_WORK ITEM_.
Copy every line of the records below, keeping the same characters, spelling, and line breaks.

+ + + +

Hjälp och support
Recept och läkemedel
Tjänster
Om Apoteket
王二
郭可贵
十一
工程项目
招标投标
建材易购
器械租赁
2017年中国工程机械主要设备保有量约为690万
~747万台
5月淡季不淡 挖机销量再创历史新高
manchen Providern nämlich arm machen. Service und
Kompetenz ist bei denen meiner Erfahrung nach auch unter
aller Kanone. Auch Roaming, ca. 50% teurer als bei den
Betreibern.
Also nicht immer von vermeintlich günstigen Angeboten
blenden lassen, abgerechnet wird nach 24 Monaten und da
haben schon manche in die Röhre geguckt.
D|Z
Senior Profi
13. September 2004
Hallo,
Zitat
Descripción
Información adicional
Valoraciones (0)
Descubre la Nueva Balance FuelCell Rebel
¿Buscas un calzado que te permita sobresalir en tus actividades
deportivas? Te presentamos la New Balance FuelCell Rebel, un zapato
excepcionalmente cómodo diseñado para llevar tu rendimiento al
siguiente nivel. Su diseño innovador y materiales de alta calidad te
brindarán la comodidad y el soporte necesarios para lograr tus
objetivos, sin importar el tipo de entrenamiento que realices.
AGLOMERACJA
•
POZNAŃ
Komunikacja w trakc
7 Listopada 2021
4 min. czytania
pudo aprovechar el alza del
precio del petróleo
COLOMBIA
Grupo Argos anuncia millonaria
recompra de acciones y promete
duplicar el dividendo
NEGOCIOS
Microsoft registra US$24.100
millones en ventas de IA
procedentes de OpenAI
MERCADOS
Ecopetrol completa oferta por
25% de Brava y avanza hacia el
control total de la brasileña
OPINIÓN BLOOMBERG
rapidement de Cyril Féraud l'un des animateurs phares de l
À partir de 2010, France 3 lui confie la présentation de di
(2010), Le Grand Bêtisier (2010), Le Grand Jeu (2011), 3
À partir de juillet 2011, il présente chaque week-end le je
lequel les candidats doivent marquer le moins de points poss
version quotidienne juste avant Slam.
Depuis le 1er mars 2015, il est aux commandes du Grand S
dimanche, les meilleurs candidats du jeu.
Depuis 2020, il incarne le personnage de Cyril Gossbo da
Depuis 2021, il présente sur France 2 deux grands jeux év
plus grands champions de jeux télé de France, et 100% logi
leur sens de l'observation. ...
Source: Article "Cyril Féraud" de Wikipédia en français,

+ + + +

_RESULT OF THIS TASK_.
Hjälp och support
Recept och läkemedel
Tjänster
Om Apoteket
王二
郭可贵
十一
工程项目
招标投标
建材易购
器械租赁
2017年中国工程机械主要设备保有量约为690万
~747万台
5月淡季不淡 挖机销量再创历史新高
manchen Providern nämlich arm machen. Service und
Kompetenz ist bei denen meiner Erfahrung nach auch unter
aller Kanone. Auch Roaming, ca. 50% teurer als bei den
Betreibern.
Also nicht immer von vermeintlich günstigen Angeboten
blenden lassen, abgerechnet wird nach 24 Monaten und da
haben schon manche in die Röhre geguckt.
D|Z
Senior Profi
13. September 2004
Hallo,
Zitat
Descripción
Información adicional
Valoraciones (0)
Descubre la Nueva Balance FuelCell Rebel
¿Buscas un calzado que te permita sobresalir en tus actividades
deportivas? Te presentamos la New Balance FuelCell Rebel, un zapato
excepcionalmente cómodo diseñado para llevar tu rendimiento al
siguiente nivel. Su diseño innovador y materiales de alta calidad te
brindarán la comodidad y el soporte necesarios para lograr tus
objetivos, sin importar el tipo de entrenamiento que realices.
AGLOMERACJA
•
POZNAŃ
Komunikacja w trakc
7 Listopada 2021
4 min. czytania
pudo aprovechar el alza del
precio del petróleo
COLOMBIA
Grupo Argos anuncia millonaria
recompra de acciones y promete
duplicar el dividendo
NEGOCIOS
Microsoft registra US$24.100
millones en ventas de IA
procedentes de OpenAI
MERCADOS
Ecopetrol completa oferta por
25% de Brava y avanza hacia el
control total de la brasileña
OPINIÓN BLOOMBERG
rapidement de Cyril Féraud l'un des animateurs phares de l
À partir de 2010, France 3 lui confie la présentation de di
(2010), Le Grand Bêtisier (2010), Le Grand Jeu (2011), 3
À partir de juillet 2011, il présente chaque week-end le je
lequel les candidats doivent marquer le moins de points poss
version quotidienne juste avant Slam.
Depuis le 1er mars 2015, il est aux commandes du Grand S
dimanche, les meilleurs candidats du jeu.
Depuis 2020, il incarne le personnage de Cyril Gossbo da
Depuis 2021, il présente sur France 2 deux grands jeux év
plus grands champions de jeux télé de France, et 100% logi
leur sens de l'observation. ...
Source: Article "Cyril Féraud" de Wikipédia en français,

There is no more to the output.